==== Provided data ====
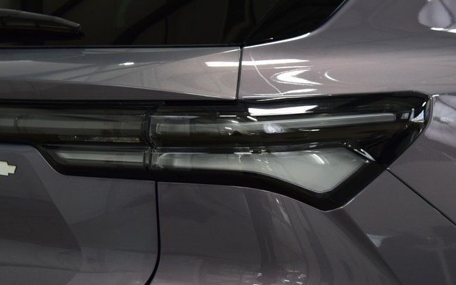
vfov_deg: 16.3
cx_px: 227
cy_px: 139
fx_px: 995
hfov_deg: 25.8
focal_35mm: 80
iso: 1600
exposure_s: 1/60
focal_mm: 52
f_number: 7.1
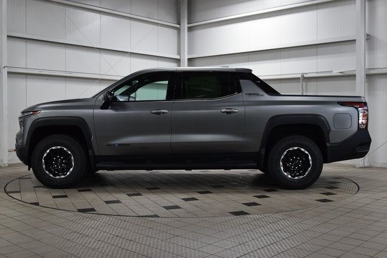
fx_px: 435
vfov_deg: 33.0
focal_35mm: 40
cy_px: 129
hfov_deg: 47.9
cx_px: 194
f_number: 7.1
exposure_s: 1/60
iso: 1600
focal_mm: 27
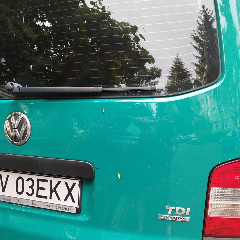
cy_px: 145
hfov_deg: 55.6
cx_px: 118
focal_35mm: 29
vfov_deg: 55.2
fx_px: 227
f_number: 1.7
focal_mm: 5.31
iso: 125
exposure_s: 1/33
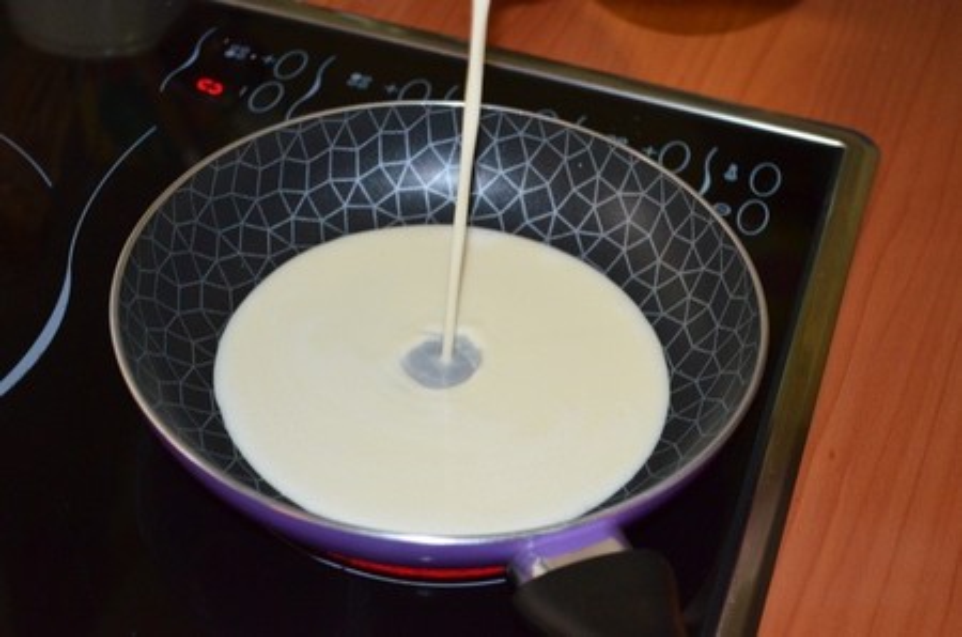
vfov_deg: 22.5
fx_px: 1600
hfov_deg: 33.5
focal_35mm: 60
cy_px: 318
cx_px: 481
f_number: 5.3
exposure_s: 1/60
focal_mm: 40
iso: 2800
====
Assigned task: Go through the listing and restate each line word for word, leaving out the pictures.

Solution to the exercise:
vfov_deg: 16.3
cx_px: 227
cy_px: 139
fx_px: 995
hfov_deg: 25.8
focal_35mm: 80
iso: 1600
exposure_s: 1/60
focal_mm: 52
f_number: 7.1
fx_px: 435
vfov_deg: 33.0
focal_35mm: 40
cy_px: 129
hfov_deg: 47.9
cx_px: 194
f_number: 7.1
exposure_s: 1/60
iso: 1600
focal_mm: 27
cy_px: 145
hfov_deg: 55.6
cx_px: 118
focal_35mm: 29
vfov_deg: 55.2
fx_px: 227
f_number: 1.7
focal_mm: 5.31
iso: 125
exposure_s: 1/33
vfov_deg: 22.5
fx_px: 1600
hfov_deg: 33.5
focal_35mm: 60
cy_px: 318
cx_px: 481
f_number: 5.3
exposure_s: 1/60
focal_mm: 40
iso: 2800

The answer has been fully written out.